* **Instructions for the task**:
From the data, copy out every line in which the word "lines" appears.

* **Records for processing**:
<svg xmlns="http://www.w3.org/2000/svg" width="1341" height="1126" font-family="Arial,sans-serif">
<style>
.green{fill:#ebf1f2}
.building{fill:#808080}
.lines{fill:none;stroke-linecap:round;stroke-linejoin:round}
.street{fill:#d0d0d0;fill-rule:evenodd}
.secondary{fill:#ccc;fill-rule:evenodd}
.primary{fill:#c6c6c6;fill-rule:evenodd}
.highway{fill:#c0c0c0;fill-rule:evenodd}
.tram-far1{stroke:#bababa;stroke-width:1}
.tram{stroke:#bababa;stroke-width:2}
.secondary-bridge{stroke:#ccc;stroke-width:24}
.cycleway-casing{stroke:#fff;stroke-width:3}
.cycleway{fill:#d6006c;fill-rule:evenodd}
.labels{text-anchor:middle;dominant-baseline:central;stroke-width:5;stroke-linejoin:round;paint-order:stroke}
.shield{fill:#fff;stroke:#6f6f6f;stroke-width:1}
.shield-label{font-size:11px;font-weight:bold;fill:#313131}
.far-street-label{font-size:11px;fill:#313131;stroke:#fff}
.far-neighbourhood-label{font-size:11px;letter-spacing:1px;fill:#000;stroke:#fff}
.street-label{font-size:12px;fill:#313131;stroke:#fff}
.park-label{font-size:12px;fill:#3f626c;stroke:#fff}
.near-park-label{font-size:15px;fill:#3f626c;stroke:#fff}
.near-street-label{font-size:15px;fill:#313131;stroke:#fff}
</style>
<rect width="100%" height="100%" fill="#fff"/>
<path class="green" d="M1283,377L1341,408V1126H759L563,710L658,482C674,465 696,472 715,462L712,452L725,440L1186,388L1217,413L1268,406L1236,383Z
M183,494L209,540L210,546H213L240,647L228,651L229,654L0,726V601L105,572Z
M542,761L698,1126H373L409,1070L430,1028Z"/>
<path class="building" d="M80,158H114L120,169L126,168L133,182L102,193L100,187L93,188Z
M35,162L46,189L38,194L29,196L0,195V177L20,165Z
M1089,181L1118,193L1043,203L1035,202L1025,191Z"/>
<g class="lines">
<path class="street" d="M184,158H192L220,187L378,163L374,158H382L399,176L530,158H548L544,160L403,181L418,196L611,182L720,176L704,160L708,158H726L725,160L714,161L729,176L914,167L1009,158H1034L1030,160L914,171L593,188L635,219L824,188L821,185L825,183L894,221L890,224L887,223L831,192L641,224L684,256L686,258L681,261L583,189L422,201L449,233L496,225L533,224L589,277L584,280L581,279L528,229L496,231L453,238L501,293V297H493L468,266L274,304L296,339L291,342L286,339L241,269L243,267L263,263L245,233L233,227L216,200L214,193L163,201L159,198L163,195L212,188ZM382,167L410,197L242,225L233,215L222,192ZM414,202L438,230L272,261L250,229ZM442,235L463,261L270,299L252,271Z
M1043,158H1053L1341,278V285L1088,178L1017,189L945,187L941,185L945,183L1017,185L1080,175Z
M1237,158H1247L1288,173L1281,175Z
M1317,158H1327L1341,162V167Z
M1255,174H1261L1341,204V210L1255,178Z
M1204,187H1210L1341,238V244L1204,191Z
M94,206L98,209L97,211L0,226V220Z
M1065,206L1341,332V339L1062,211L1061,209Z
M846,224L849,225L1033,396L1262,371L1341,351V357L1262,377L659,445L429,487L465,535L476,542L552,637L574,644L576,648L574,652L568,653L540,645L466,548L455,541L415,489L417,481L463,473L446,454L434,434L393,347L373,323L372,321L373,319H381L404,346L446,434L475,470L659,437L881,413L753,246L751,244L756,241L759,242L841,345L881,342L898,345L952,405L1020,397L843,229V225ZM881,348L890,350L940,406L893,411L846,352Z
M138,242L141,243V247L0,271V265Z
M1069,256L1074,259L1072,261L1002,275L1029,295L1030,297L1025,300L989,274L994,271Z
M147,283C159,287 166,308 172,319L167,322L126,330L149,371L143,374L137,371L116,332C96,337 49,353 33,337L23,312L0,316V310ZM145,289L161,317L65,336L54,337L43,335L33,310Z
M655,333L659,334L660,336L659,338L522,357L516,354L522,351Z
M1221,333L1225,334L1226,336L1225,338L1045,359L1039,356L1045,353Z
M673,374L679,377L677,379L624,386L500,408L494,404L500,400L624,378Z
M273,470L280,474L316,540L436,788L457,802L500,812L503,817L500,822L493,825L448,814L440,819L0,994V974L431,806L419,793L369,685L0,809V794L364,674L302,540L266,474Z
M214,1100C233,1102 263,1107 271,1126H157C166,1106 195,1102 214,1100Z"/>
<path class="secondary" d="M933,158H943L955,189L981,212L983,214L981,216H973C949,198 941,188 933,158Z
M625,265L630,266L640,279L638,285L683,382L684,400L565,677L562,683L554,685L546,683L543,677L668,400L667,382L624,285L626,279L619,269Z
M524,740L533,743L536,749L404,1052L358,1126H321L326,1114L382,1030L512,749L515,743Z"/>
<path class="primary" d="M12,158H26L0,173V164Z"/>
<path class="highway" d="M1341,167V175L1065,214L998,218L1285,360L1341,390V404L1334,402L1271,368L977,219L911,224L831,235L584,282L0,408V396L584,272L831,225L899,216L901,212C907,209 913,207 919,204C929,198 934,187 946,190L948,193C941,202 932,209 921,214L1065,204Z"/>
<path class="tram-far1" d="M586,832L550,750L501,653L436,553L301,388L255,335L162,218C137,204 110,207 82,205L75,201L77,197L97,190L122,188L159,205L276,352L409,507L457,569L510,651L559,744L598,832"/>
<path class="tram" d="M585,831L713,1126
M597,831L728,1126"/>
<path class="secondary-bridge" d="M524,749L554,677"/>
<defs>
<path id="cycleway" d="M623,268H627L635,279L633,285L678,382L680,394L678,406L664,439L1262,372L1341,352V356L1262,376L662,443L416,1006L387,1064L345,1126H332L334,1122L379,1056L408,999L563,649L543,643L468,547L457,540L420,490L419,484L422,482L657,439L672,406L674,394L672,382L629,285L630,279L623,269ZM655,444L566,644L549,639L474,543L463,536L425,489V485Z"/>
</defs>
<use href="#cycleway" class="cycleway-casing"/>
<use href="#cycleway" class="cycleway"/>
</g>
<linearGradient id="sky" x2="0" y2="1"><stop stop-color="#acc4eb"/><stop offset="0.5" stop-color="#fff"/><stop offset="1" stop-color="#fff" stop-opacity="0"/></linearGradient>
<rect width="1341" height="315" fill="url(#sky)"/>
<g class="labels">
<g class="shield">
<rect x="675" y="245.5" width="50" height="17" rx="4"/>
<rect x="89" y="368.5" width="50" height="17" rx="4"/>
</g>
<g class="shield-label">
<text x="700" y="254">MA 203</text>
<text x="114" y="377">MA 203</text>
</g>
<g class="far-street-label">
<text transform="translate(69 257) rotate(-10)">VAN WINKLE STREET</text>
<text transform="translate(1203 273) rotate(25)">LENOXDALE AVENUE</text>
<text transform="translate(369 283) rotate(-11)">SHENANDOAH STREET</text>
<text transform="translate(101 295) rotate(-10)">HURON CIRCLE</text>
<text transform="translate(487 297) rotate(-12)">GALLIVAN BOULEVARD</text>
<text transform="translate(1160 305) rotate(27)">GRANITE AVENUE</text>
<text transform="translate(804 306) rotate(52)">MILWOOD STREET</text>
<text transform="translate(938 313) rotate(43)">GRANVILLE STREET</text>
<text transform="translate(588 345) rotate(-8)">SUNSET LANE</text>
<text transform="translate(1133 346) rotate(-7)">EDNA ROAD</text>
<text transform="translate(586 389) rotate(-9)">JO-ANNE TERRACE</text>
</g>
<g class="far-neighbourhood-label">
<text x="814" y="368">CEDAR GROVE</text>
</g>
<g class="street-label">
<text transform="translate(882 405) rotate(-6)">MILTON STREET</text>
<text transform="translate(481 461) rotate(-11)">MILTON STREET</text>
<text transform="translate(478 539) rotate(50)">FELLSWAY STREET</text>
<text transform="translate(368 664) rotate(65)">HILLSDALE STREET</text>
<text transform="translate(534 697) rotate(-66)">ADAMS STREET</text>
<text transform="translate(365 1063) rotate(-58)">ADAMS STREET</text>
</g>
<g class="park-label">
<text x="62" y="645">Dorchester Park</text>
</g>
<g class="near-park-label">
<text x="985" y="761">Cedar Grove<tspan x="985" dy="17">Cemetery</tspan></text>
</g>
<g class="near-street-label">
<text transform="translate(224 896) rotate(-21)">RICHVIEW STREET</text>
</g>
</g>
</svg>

* **Output of the exercise**:
.lines{fill:none;stroke-linecap:round;stroke-linejoin:round}
<g class="lines">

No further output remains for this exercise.